The script prints the full NIP-11 and NIP-66 results as JSON for each relay, and publishes kind 30166 events to the target relay. Here’s what a complete NIP-66 output looks like for wss://nos.lol:

{
"rtt": {
"data": {
"rtt_open": 197,
"rtt_read": 64,
"rtt_write": 82
},
"logs": {
"open_success": true,
"open_reason": null,
"read_success": true,
"read_reason": null,
"write_success": true,
"write_reason": null
}
},
"ssl": {
"data": {
"ssl_valid": true,
"ssl_subject_cn": "nos.lol",
"ssl_issuer": "Let's Encrypt",
"ssl_issuer_cn": "R13",
"ssl_expires": 1777079086,
"ssl_not_before": 1769303087,
"ssl_san": ["nos.lol"],
"ssl_serial": "6CCA2CA89CFC918B9759546D124552CE936",
"ssl_version": 2,
"ssl_fingerprint": "SHA256:FB:0B:35:B5:03:B3:54:36:3C:DC:56:8F:E3:38:E5:61:A6:0E:BA:49:4E:A2:51:5B:E0:C8:50:97:B2:71:A9:A8",
"ssl_protocol": "TLSv1.3",
"ssl_cipher": "TLS_AES_256_GCM_SHA384",
"ssl_cipher_bits": 256
},
"logs": { "success": true, "reason": null }
},
"geo": {
"data": {
"geo_country": "DE",
"geo_country_name": "Germany",
"geo_continent": "EU",
"geo_continent_name": "Europe",
"geo_is_eu": true,
"geo_region": "Saxony",
"geo_city": "Falkenstein",
"geo_postal": "08223",
"geo_lat": 50.4777,
"geo_lon": 12.3649,
"geo_accuracy": 20,
"geo_tz": "Europe/Berlin",
"geo_hash": "u2bz1m5vg",
"geo_geoname_id": 2927913
},
"logs": { "success": true, "reason": null }
},
"net": {
"data": {
"net_ip": "5.9.78.12",
"net_ipv6": "::ffff:5.9.78.12",
"net_asn": 24940,
"net_asn_org": "Hetzner Online GmbH",
"net_network": "5.9.0.0/16",
"net_network_v6": "::ffff:5.9.0.0/112"
},
"logs": { "success": true, "reason": null }
},
"dns": {
"data": {
"dns_ips": ["5.9.78.12"],
"dns_ips_v6": null,
"dns_cname": null,
"dns_reverse": "f56.nos.lol",
"dns_ns": ["kiki.bunny.net", "coco.bunny.net"],
"dns_ttl": 1105
},
"logs": { "success": true, "reason": null }
},
"http": {
"data": {
"http_server": "nginx/1.18.0 (Ubuntu)",
"http_powered_by": null
},
"logs": { "success": true, "reason": null }
}
}

Every check carries both data and logs — when a check fails, logs.reason tells you exactly why while the rest of the checks still complete normally.

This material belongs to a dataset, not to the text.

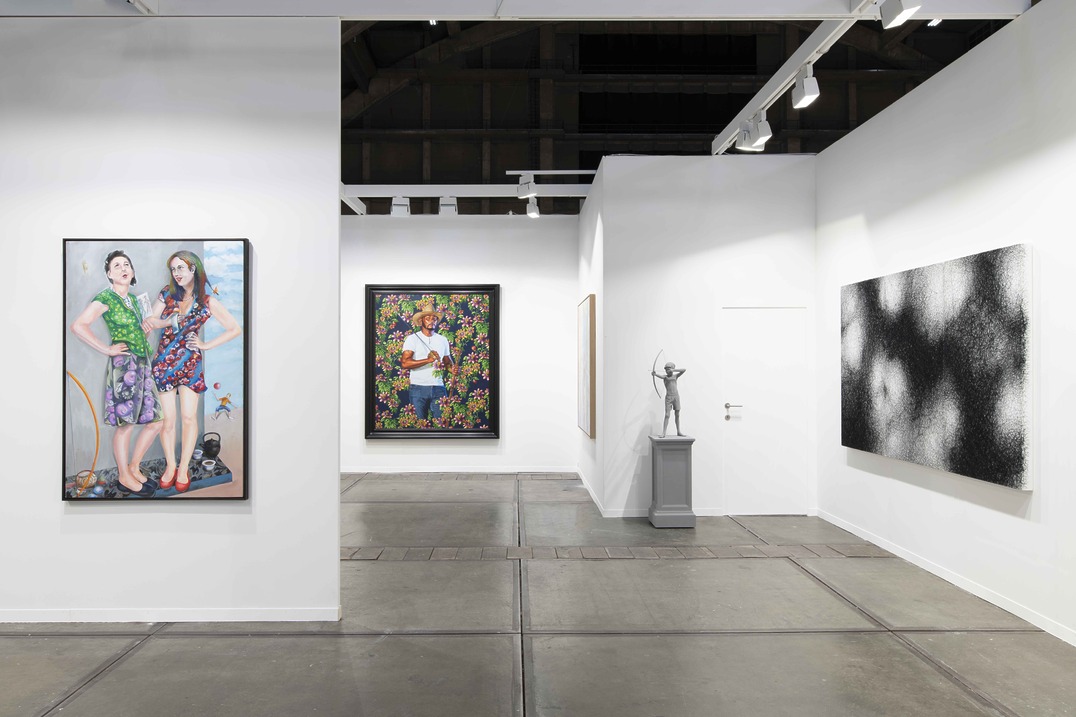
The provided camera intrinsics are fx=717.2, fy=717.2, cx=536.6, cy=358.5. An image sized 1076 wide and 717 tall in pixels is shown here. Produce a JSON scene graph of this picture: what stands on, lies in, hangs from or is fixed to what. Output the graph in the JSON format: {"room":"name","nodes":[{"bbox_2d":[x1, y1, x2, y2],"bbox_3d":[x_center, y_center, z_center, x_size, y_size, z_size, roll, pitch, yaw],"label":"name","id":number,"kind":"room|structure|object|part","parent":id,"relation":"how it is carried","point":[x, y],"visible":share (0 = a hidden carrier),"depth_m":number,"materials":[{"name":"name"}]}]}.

This example uses randomly generated keys. For a production monitor, use a persistent keypair so clients can verify and trust your results over time. BigBrotr’s Monitor service builds on the same primitives — adding scheduled execution, database persistence, configurable check selections, and overlay network support via SOCKS5 proxies.